> **What you need to do**
**A)** Rewrite everything in the thread on glycerin drops from "Not everybody at" down to "drop on me???", changing "glycerin extract" to "glycerin tincture".
**B)** Continue the thread on glycerin drops, picking up right after its last line.

> **Page text**
⁂
# MJ Glycerin drops/extract



## marijuana~momma (Jun 13, 2008)

I had gotten some extract that is actually in a glycerin form, it was made by working together with vodka, but that is all I know. Does anybody know how to make it into the glycerin drops, they are HUGELY helpful, and I wanted to make some of my own! Thanks for your help. I have found the glycerin formula works faster and better than the regular extract. Love to hear your feedback...


----------



## marijuana~momma (Jun 16, 2008)

Not everybody at once now..... lol 
Show me what ya got! Info-wise......... haha
thanks


----------



## marijuana~momma (Jun 18, 2008)

Anybody at all know anything about the glycerin extract? Any knowledge you wanna drop on me??? 

Thanks a million


----------



## t dub c (Jun 18, 2008)

All I know is I put a ounce of bud in a jar, and mixed in a little bottle of food grade glycerin. Then I let it sit for like 2 months, shaking every few days, then pressed all the liquid I put in out, and walllahh thc drops. I think I found that formula on here? Fucking killer shit.


----------



## stoner408 (Jun 18, 2008)

goddamnit does this really work?? i keep hearing mixed things. fdd said he even tried it and it didnt work


----------



## t dub c (Jun 18, 2008)

stoner408 said:


> goddamnit does this really work?? i keep hearing mixed things. fdd said he even tried it and it didnt work


My mix fucked me up like lots of brownies would, it works. It also works with ever clear. But you have to boil it down a bit afterwards.


----------



## stoner408 (Jun 18, 2008)
⁂
> **Provided material**
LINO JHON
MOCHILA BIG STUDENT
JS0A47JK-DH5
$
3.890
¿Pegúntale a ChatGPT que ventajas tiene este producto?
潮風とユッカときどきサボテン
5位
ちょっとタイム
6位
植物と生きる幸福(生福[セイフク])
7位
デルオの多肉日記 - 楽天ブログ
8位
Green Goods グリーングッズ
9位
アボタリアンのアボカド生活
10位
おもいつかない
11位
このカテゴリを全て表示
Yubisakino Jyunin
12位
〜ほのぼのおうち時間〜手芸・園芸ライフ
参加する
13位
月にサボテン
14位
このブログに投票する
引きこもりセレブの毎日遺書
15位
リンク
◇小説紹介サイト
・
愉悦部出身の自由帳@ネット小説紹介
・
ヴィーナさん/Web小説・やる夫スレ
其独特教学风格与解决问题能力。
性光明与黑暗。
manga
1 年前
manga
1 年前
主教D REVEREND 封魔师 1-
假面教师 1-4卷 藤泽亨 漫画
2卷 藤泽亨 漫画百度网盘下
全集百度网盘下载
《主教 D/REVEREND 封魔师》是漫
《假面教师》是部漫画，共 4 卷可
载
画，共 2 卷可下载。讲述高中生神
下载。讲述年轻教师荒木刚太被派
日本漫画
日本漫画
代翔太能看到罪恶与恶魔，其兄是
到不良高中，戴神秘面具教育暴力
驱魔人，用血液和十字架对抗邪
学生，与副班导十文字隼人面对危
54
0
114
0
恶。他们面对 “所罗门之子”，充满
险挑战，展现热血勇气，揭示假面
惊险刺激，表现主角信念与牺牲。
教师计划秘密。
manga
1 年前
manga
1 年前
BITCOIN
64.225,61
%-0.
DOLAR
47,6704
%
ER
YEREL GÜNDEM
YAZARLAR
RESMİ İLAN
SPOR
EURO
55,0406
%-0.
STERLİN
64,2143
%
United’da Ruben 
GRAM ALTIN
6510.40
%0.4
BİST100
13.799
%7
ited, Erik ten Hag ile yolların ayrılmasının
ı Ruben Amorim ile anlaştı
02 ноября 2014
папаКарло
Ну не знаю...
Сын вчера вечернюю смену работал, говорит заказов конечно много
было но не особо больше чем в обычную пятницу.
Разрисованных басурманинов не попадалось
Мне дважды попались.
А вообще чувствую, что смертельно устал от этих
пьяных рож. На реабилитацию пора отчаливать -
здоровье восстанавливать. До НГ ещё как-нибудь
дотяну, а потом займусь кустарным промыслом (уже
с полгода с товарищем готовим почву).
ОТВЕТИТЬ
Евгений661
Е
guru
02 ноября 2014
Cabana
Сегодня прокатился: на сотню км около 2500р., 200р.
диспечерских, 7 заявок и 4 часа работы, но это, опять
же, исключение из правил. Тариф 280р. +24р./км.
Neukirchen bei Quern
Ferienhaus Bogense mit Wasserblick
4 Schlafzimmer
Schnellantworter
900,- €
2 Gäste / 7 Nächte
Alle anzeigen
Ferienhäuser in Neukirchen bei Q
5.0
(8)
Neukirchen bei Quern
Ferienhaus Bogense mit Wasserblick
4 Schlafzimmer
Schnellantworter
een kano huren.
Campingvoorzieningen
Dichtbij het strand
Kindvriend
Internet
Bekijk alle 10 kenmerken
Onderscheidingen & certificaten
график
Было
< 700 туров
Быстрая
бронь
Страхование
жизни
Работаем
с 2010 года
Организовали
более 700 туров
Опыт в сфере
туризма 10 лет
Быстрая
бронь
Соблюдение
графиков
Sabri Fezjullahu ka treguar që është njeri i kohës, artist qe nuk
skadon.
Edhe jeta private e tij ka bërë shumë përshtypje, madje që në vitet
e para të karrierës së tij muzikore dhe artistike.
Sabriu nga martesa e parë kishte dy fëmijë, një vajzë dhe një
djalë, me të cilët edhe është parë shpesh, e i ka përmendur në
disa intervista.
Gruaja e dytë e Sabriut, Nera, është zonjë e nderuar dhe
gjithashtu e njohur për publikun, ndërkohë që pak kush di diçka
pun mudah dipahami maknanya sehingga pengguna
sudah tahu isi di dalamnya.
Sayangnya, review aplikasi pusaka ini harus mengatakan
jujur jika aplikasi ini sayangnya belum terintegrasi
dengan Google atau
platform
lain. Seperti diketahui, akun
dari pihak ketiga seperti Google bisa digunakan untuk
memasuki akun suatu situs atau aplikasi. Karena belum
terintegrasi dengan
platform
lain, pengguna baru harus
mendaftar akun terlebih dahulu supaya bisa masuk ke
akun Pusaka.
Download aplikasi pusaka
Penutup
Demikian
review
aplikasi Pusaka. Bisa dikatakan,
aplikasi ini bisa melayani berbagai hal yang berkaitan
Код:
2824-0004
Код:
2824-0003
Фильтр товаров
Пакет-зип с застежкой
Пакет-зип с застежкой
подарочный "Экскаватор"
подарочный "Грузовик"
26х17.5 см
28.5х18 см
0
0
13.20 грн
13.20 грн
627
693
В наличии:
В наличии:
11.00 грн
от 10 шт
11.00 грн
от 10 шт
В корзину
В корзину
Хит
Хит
⁂
> **Answers for the exercise**
**A)**
Not everybody at once now..... lol 
Show me what ya got! Info-wise......... haha
thanks


----------



## marijuana~momma (Jun 18, 2008)

Anybody at all know anything about the glycerin tincture? Any knowledge you wanna drop on me???

**B)**
ive been wanting to do this so bad. but i dont want to use any liqour,im not a drinker.

from my understanding you just need food based glycerin correct?

i also read that other thread about this


----------



## t dub c (Jun 18, 2008)

stoner408 said:


> ive been wanting to do this so bad. but i dont want to use any liqour,im not a drinker.
> 
> from my understanding you just need food based glycerin correct?
> 
> i also read that other thread about this


The stuff I used said food grade glycerin, and it worked just as good as the everclear.


----------



## stoner408 (Jun 18, 2008)

i need more proof i dont want to just waste any weed


----------



## stoner408 (Jun 18, 2008)

do you take the drops under your tongue?


----------



## marijuana~momma (Jun 19, 2008)

Definately works quicker when you disolve it under the tongue, but here is a question.....

How in the hell did you extract the thc without using the alcohol with the glycerin, I have not heard of being able to successfully draw out the thc with just glycerin, I am curious.

And the alcohol you use, basically gives it a base, and nothing more, you aren't going to get wasted on it, and will barely notice the alcohol, you don't really use that much of it.

But hell yah, tell me more, I would be interested in learning about how you did the extract without the alcohol.


----------



## stoner408 (Jun 19, 2008)

i keep hearing everyone is using everclear

however it is illegal in california


----------



## marijuana~momma (Jun 19, 2008)

Just a vodka base right? You can use pretty much whatever is your fav! And why is it illegal in cali, you serious??

That is odd


----------



## stoner408 (Jun 19, 2008)

i have no clue why it is illegal . damnit i really want to try this.


----------



## marijuana~momma (Jun 19, 2008)

Well, how would they find out exactly?? I mean I keep my extract in small extract jars with a dropper in the lid, how would they find that?

Has some wonderful uses, but i have never used enough of it from the extract to try and get high, I have used it in combination with smoking it, added a very nice buzz, but again it all depends on the kind of bud you use, for the extract, what exactly you end up with...

Oh the possibilities!


----------



## marijuana~momma (Jun 20, 2008)

*bump, Bump, Bump, Bump It Up*


----------



## stoner408 (Jun 20, 2008)

anyone else try making the extract?


----------



## dakevs (Jun 22, 2008)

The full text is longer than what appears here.